There is a Russian puzzle which goes: "There are three words in the Russian language which end in -zo. Two of them are zhelezo "iron" and puzo "belly". What is the third word?" There is quite a handful of other nouns that end in -zo, in the Russian language, but most of them are fairly obscure terms like авизо, abbreviations or proper names like Кензо.
Another similar one is words ending in -cion, of which the common words are coercion, scion, and suspicion.
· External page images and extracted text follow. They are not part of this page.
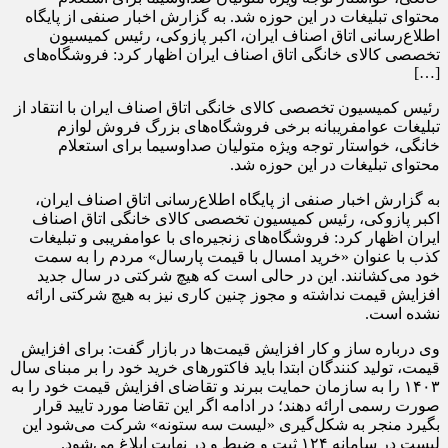
محتوای تبلیغات در این حوزه شد. به گزارش اخبار صنفی از پایگاه
اطلاع‌رسانی اتاق اصناف ایران، اکبر پازوکی، رئیس کمیسیون
تخصصی کالای خانگی اتاق اصناف ایران اظهار کرد: فروشگاه‌های
[…]
رئیس کمیسیون تخصصی کالای خانگی اتاق اصناف ایران با انتقاد از
تبلیغات عوام‎فریبانه برخی فروشگاه‌های بزرگ فروش لوازم
خانگی، خواستار توجه ویژه متولیان صداوسیما برای استعلام
محتوای تبلیغات در این حوزه شد.
به گزارش اخبار صنفی از پایگاه اطلاع‌رسانی اتاق اصناف ایران،
اکبر پازوکی، رئیس کمیسیون تخصصی کالای خانگی اتاق اصناف
ایران اظهار کرد: فروشگاه‌های زنجیره‌ای با عوامفریبی و تبلیغات
کذب با عنوان «خرید امسال با قیمت پارسال» مردم را به سمت
خود می‌کشانند. این در حالی است که هیچ شرکتی در سال جدید
افزایش قیمت نداشته و مجوز چنین کاری نیز به هیچ شرکتی ارائه
نشده است.
وی درباره ساز و کار افزایش قیمت‌ها در بازار گفت: برای افزایش
قیمت، تولید کنندگان ابتدا باید فاکتورهای خرید خود را بر مبنای سال
۱۴۰۳ را به سازمان حمایت ببرند و تقاضای افزایش قیمت خود را به
صورت رسمی ارائه دهند؛ در ادامه اگر این تقاضا مورد تایید قرار
بگیرد منجر به شکل‌گیری «لیست سه ستونه» شرکت می‌شود این
لیست در سامانه ۱۲۴ ثبت و ضبط و در نهایت ابلاغ می‌شود.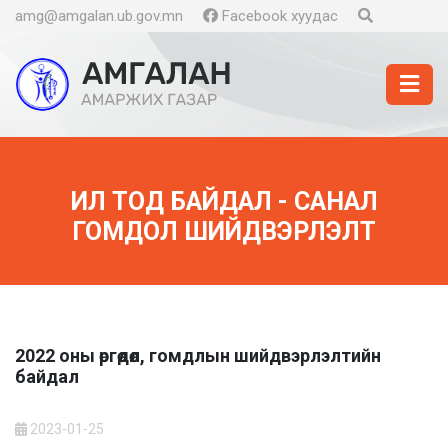
amg@amgalan.ub.gov.mn
Facebook хуудас
ИЛ ТОД БАЙДАЛ - САНАЛ
ГОМДОЛ ШИЙДВЭРЛЭЛТ
2022 оны өргөдөл, гомдлын шийдвэрлэлтийн
байдал
2023-01-25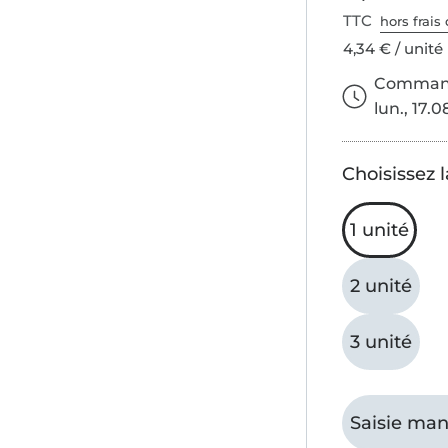
TTC
hors frais 
4,34 € / unité
Commande
lun., 17.0
Choisissez l
1 unité
2 unité
3 unité
Saisie man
The most similar to the gry puzzle in form is to find three words that contain the letter sequence shion, to which the answer is cushion, fashion, and parishioner; this is typically stated by giving cushion and fashion, and requesting the third word, namely parishioner. This can be modified to finding words ending with -shion, in which case the answer is the obsolete word parishion, which is a synonymous variant of parishioner. This has not been nearly as popular as the gry puzzle.

==Solution techniques==
The standard way to solve such puzzles is to use a reverse dictionary, or to perform an exhaustive search through a dictionary, either manually, which is tedious and error-prone, or using computer tools such as grep, which requires an electronic word list. At the origin of the gry puzzle, the standard reverse dictionary in modern English was the "Air Force Reverse Dictionary" (formally the Normal and Reverse Word List, compiled under the direction of A. F. Brown), which did not have additional answers for gry. The most plausible answer at the time was meagry, found in the Oxford English Dictionary. A more elaborate strategy is to list words that have endings similar to gry, such as -gary, and then search a larger dictionary for obsolete variants ending in -gry, for example begry for beggary.

From around 1980 electronic word lists became widely available on Unix systems, and searching for answers to the gry puzzle was an occasional benchmark; this also turned up gryphon in some cases, if match is not required to be at the end. This is now easily done in milliseconds on modern personal computers:

grep gry$ /usr/share/dict/words # Search for words ending in gry
grep gry /usr/share/dict/words # Search for words containing gry

This usually turns up results with prefixes (e.g., overangry, powerhungry) and the aforementioned more obscure words (e.g., aggry and puggry).